───── Material provided

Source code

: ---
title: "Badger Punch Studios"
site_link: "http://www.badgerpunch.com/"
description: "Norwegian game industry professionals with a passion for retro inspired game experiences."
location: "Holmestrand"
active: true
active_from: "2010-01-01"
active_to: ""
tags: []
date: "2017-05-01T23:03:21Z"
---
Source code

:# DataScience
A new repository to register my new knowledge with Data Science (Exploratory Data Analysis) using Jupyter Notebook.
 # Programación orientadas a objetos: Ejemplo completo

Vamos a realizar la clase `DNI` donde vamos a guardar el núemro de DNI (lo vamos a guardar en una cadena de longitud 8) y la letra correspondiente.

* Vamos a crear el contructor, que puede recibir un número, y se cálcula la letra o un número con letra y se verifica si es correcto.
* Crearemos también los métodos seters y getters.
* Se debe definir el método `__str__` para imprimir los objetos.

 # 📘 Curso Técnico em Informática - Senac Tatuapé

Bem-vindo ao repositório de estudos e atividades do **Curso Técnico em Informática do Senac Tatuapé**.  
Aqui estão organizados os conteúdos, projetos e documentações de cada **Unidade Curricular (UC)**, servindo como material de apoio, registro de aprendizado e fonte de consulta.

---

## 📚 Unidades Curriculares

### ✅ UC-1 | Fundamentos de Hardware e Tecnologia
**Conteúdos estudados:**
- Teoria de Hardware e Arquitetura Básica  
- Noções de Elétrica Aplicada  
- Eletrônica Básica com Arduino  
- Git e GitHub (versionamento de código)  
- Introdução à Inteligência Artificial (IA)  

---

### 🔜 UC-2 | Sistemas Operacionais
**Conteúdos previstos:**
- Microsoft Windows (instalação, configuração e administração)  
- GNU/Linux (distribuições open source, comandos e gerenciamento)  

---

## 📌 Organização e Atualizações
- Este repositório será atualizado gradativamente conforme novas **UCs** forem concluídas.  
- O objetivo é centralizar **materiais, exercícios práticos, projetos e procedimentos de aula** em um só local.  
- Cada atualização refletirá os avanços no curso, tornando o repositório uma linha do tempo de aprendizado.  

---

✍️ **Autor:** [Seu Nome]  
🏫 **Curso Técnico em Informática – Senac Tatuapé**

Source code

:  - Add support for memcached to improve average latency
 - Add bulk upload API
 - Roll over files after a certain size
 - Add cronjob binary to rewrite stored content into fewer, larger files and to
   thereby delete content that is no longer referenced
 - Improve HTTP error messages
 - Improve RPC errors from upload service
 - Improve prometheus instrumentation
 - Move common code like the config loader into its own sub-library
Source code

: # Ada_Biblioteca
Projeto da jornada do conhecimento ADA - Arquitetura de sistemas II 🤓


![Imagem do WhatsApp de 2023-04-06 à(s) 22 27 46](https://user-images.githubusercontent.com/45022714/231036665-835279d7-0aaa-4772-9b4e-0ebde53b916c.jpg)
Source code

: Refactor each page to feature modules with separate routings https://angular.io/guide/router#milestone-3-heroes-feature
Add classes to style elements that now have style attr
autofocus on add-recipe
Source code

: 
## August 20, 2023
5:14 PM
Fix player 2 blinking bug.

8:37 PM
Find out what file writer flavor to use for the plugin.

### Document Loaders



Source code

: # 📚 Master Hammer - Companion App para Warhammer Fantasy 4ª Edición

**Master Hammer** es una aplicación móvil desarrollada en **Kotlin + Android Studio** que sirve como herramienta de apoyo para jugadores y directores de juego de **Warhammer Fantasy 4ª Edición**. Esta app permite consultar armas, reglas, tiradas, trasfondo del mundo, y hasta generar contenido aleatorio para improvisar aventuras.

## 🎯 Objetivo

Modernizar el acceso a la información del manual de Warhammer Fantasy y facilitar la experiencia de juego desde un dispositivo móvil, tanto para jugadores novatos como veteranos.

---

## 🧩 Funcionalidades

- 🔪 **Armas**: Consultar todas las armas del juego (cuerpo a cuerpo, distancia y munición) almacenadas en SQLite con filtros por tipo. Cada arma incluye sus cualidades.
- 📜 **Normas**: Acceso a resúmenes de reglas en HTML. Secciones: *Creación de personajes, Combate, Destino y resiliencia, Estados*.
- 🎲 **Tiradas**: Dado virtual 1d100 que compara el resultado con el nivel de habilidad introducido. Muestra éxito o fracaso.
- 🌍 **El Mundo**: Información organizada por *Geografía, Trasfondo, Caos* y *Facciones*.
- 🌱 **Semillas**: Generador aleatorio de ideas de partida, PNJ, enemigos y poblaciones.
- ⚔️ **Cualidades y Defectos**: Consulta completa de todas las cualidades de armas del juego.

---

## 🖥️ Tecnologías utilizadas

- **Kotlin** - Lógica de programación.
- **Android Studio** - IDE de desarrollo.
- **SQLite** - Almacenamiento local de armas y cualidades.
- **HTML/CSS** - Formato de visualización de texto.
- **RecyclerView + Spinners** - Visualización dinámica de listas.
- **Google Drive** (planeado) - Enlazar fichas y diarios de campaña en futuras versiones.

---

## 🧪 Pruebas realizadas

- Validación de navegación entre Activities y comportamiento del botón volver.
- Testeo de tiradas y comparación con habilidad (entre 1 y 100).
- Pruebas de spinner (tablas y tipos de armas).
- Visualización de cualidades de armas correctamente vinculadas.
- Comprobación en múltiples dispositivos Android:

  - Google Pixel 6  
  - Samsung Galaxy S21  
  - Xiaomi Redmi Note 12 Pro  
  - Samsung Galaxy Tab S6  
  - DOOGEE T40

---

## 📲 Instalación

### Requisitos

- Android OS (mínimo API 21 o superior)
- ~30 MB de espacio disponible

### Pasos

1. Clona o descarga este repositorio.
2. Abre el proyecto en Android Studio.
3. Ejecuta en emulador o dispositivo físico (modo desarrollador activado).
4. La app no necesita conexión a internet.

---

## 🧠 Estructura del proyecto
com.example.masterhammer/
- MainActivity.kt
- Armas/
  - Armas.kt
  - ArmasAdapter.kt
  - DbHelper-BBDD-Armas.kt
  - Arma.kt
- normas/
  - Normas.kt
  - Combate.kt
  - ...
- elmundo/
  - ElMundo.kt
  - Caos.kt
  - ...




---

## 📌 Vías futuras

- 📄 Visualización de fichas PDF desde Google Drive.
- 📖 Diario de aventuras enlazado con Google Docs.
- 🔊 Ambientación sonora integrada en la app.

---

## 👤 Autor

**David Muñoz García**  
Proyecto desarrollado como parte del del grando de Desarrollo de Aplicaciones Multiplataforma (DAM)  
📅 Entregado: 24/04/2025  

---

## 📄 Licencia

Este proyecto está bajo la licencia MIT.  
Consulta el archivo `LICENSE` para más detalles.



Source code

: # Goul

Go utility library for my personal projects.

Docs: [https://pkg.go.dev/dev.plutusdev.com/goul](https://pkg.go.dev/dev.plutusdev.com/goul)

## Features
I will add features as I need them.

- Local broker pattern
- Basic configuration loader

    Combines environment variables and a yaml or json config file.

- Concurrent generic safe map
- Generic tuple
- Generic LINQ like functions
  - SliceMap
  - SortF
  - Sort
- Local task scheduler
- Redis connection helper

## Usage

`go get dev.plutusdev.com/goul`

──────────
───── Material provided

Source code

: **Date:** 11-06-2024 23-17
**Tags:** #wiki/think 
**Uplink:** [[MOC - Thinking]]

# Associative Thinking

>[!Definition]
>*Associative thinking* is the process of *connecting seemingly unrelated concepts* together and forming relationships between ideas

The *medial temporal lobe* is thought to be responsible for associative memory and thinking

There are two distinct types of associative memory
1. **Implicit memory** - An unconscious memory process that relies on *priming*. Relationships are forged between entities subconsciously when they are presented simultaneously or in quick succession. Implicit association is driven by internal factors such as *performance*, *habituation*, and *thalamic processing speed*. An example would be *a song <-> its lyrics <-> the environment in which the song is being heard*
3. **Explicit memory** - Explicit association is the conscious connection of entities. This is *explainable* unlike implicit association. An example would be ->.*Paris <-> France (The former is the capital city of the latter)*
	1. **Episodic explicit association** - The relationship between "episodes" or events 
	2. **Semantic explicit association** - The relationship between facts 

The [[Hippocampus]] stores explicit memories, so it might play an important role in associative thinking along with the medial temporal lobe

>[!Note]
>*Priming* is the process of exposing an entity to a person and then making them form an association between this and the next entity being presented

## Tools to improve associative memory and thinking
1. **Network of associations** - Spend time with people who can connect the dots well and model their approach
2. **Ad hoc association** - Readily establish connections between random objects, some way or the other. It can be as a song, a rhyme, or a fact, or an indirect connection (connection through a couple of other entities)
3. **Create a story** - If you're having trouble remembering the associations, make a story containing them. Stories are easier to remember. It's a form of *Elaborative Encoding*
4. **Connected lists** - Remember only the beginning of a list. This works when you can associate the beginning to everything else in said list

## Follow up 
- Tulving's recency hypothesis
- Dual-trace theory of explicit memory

──────────

» To-do item
Give only the number of lines above holding "connection".

» Answer box
3